脈診について考えたこと
現在の統合医療臨床において当院での診察としては一般的な内科的身体所見や血液検査などに加えて、東洋医学的診察も取り入れています。脈診、舌診、腹背診などに加えて、時には良導絡による測定も併用しています。こうした診察のなかでも特に重要な、そして特徴的な診察法について考えてみたいと思います。
いろいろな脈診の方法や考え方がある中で、これまで私自身が一番丁寧に詳しく教えて頂いたのが、やはり江部洋一郎先生でしたので、あらためて江部経方の脈診をとるようにしました。(いわゆる寸・関・尺を示指一指で、軽按・重按しながら見ていく方法です)
すると以前は気づかなかった点や、脈診全体に関しての捉え方も変化したようで多くの気づきがありました。あらためて経方理論の体系の精密さと正確さには驚嘆するばかりです。
ガレノスなどギリシャ・ローマの医学について、最近調べていて感じたのは、東洋医学にに比べて、いわゆる脈診など特殊な診察方法が少ないこと、反対に「臓器単位」で現代にもつながるような病態生理的志向が強いこと(観察事項からの推測と解剖的な知見と合わせて内臓の機能的想像が特化していること)、など現代の医学にも通じる雰囲気があることです。(これは当然現代から見て、ということで当時においてはそうではない派閥・流派も存在していたことは容易に想像できます)
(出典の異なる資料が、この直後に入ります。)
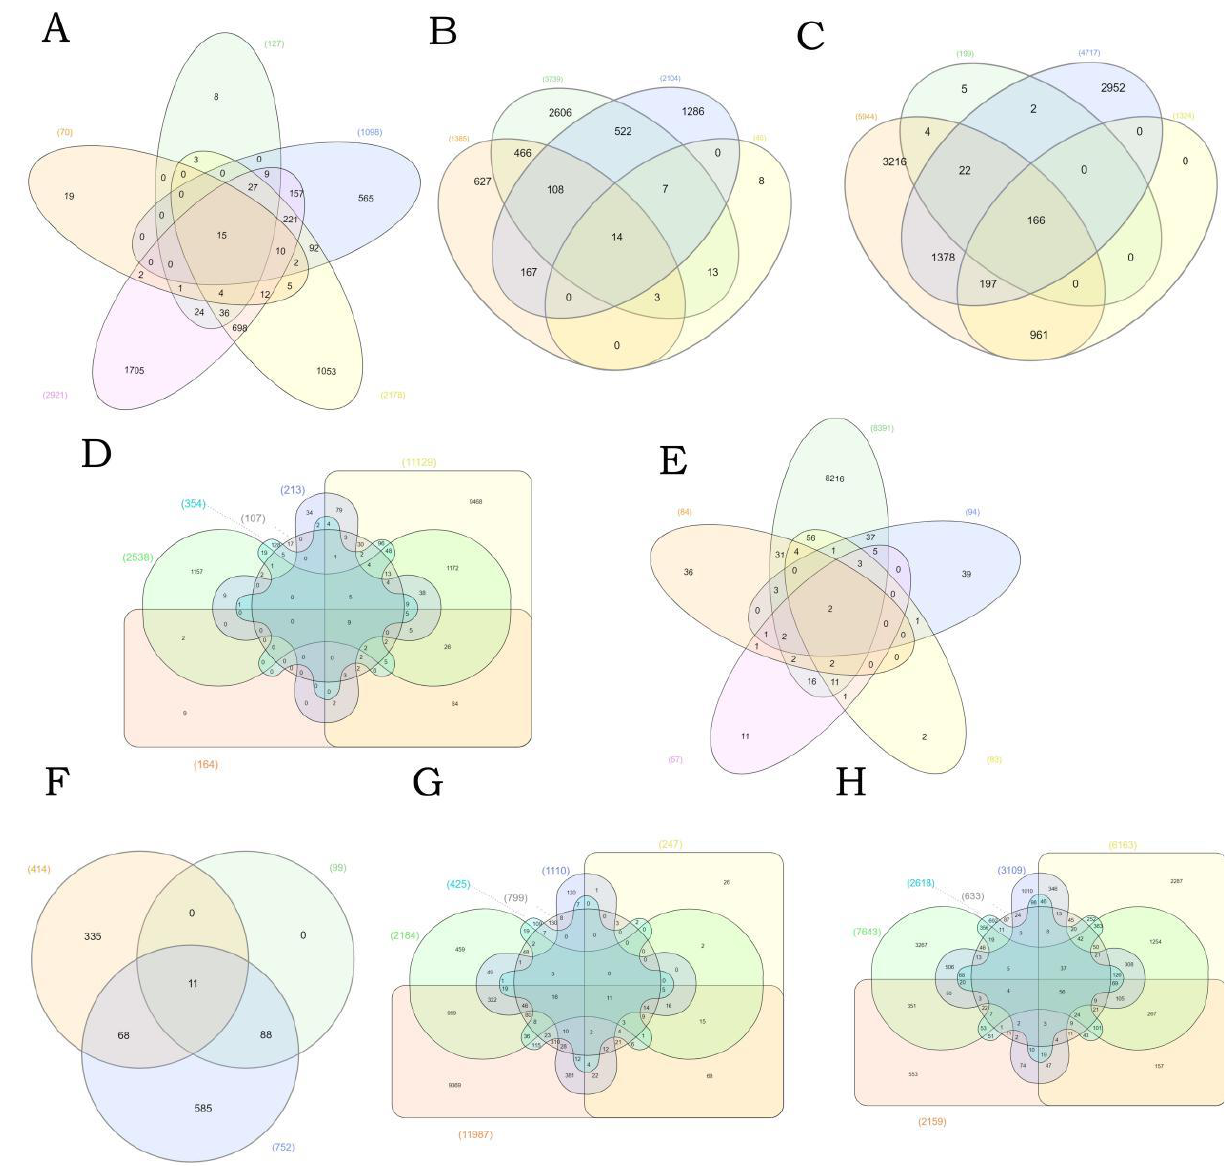
Figure 4. Venn diagrams of different types of water pollutants. The groups were created as follows: ( A ) perfluorinated chemicals: perfluorobutanesulfonic acid, perfluorodecanoic acid, perfluorooc- tane sulfonic acid, perfluorooctanoic acid, perfluorononanoic acid; ( B ) polybrominated diphenyl ethers: pentabromodiphenyl ether, 2,2 (cid:48) ,4,4 (cid:48) -tetrabromodiphenyl ether, decabromodiphenyl ether, hexabrominated diphenyl ether; ( C ) phthalate: dibutyl phthalate, diethyl phthalate, diethylhexyl ph- thalate, diisobutyl phthalate; ( D ) nanomaterials: Ag, aluminum oxide, cerium oxide, iron oxide, silica, ZnO; ( E ) insecticides: acetochlor, atrazine, carbendazim, isoproturon, metolachlor; ( F ) microcystins: cryptophycins, microcystin RR, microcystin-LF, microcystins; ( G ) pharmacologies: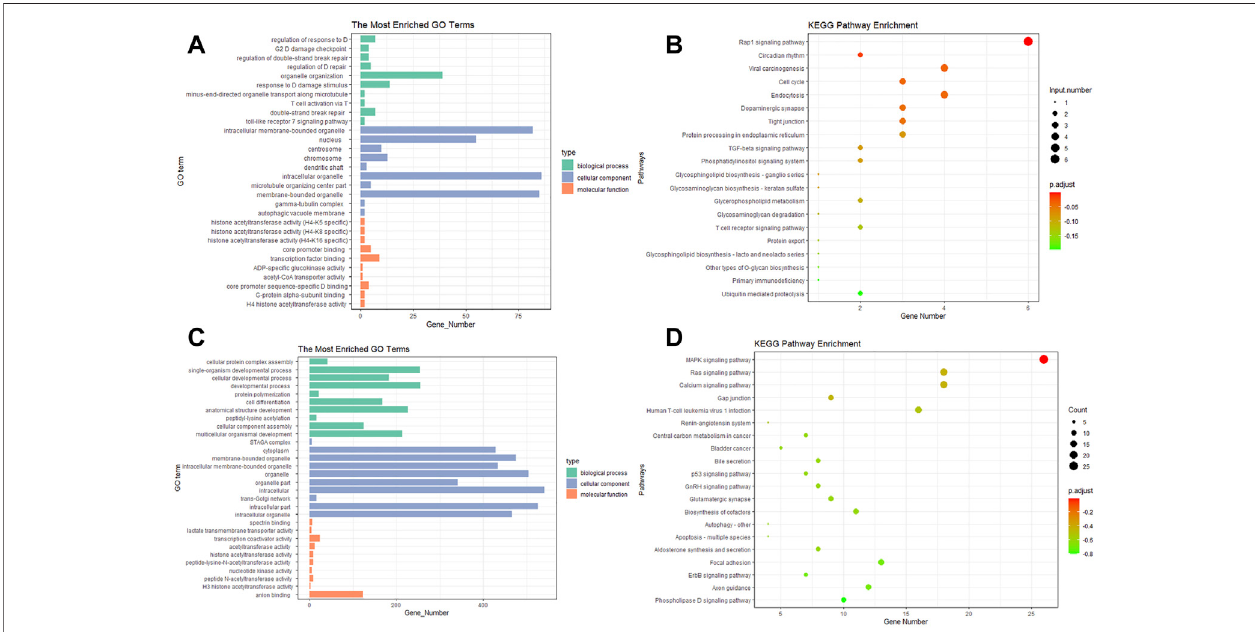
FIGURE 4 | Gene ontology and pathway analysis of the potential target genes (PTGs) of DE miRNAs and circRNAs. (A,C) GO analysis of miRNA and circRNA, respectively. (B,D) KEGG of miRNA and circRNA, respectively.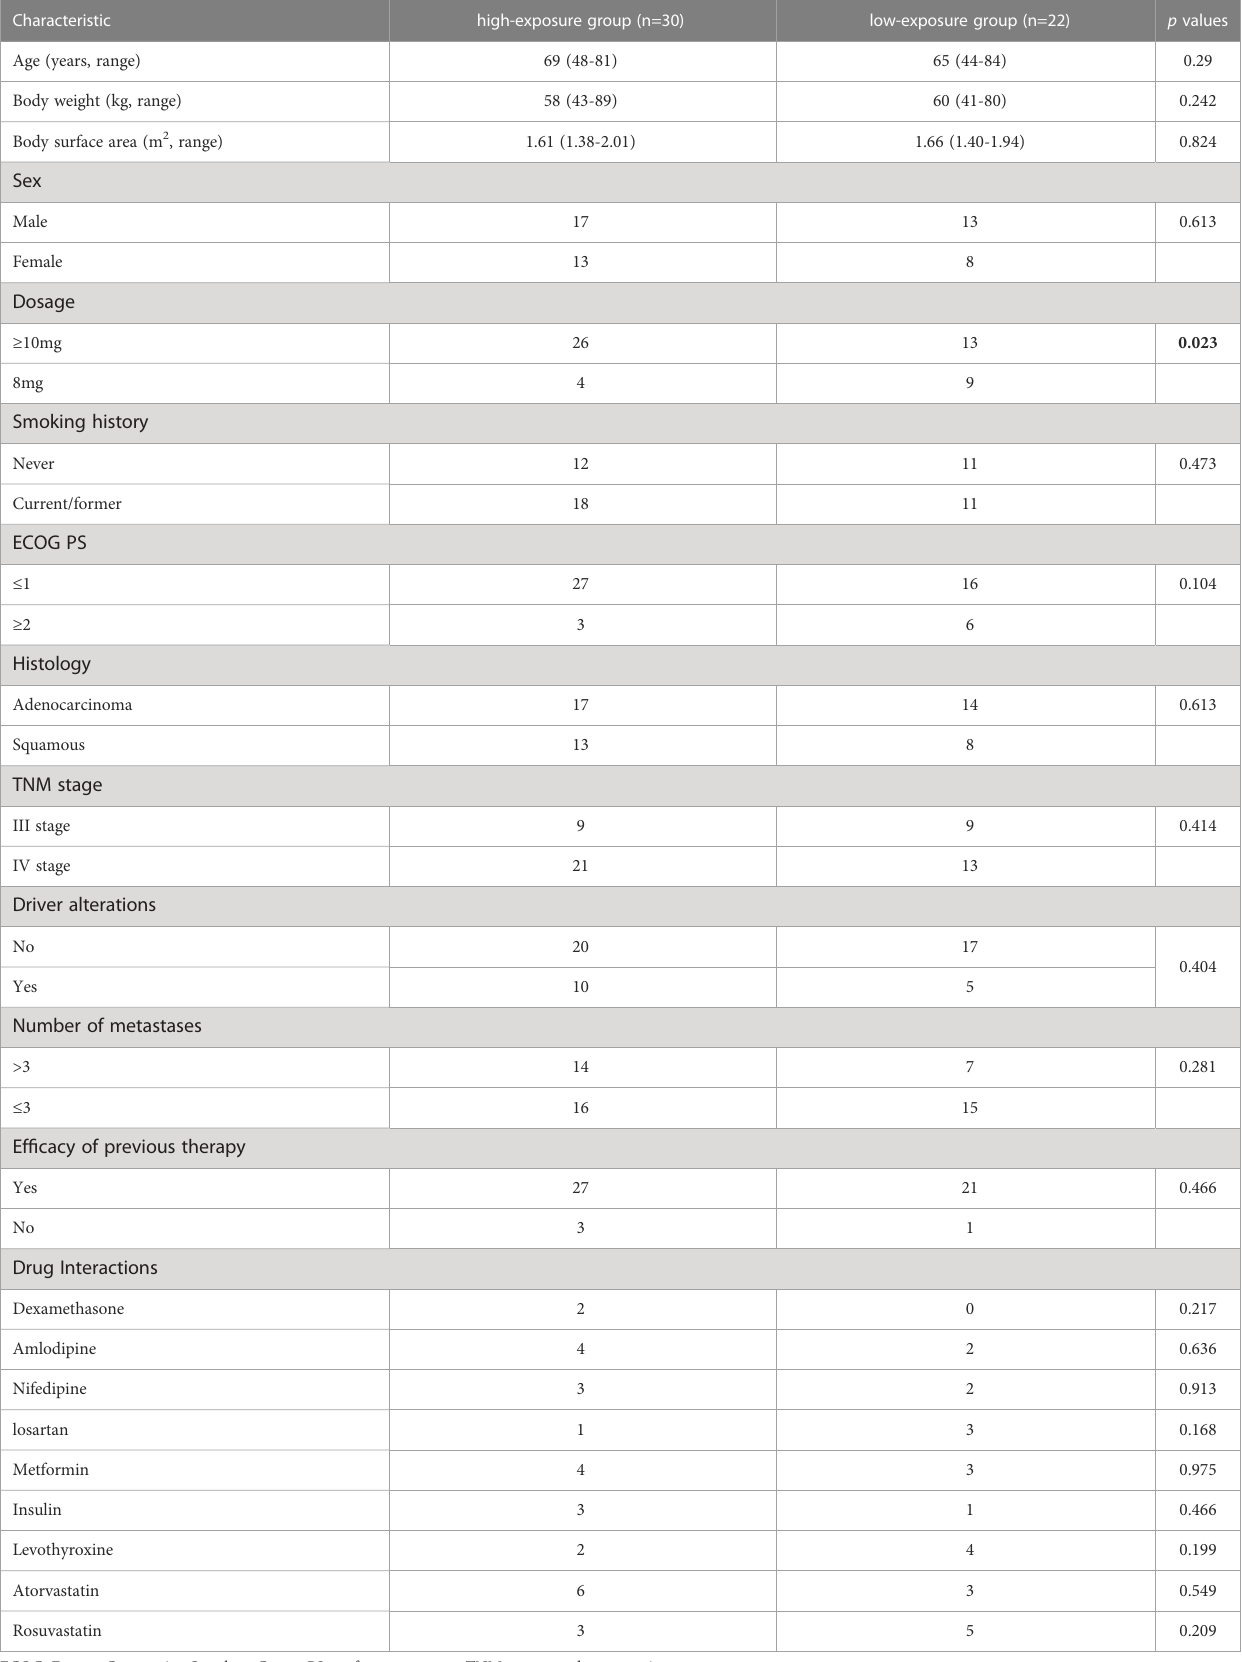
TABLE 2 Comparison between patients with ANL C trough ≥ 10.29ng/ml (high-exposure group) and <10.29ng/ml (low-exposure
これは西洋医学の「科学化」にあたって良いことでもあったわけですが、「身体」そのものから情報をとるという東洋医学の流れと、その後の歴史の中で大きな断絶を作ったようにも思います。
統合医療の診察においても、通常のいわゆる内科的診察に加えて、脈診・腹診などの体表からの情報は多くのオルタナティブな情報をもたらしてくれます。
東洋医学的なアプローチの利点はまさにここにあり、こうした方向の弱さが西洋代替医療の弱点のようにも感じています。
とくにこの辺りはホメオパシーやアロマセラピーなどの診療と比較すると、過度なスピリチュアリティや、ルブリックなどの多くの情報の横断的な処理など、過度に主観的か、もしくは高度な情報処理に依存するということにも関係するように思われます。(これらが悪いとか短所だとかいう意味ではありません)
これに対して脈診などは、それ自体で一つの身体全体への独自の観測点を与えるもので、方法論自体と切り離しても成り立ちます。
それゆえに統合医療という条件下においても、非常に便利なアイテムになりうるわけです。脈診・腹診等の存在が、東洋医学を過度な思弁化から遠ざけた要因とも考えられます。
その点、高度な思弁化が進んだ結果、近代科学の成立とともに「真理」が究明される中で、一つ一つの事項が塗り替えられていったプロセスが、医学史的には近代西洋医学の発展だったとも言えるでしょう。これの行きつく先が、現代における血液生化学検査や画像診断法の数々といったものです。(当院での統合医療診療における診断法が脈診などの東洋医学的なものと血液検査という2本柱であるのもこうした理由です)
現代医学における内科診察法とも一線を画する東洋医学の診察法は、統合医療という視座からも大きな展望を与えることを日々の診療で強く感じております。
EBMや「正しさ」というキーワードが躍る中、統合医療という分野としては、こうしたオルタナティブな視点の重要性を、すこしでもお伝えできれば、と考えております。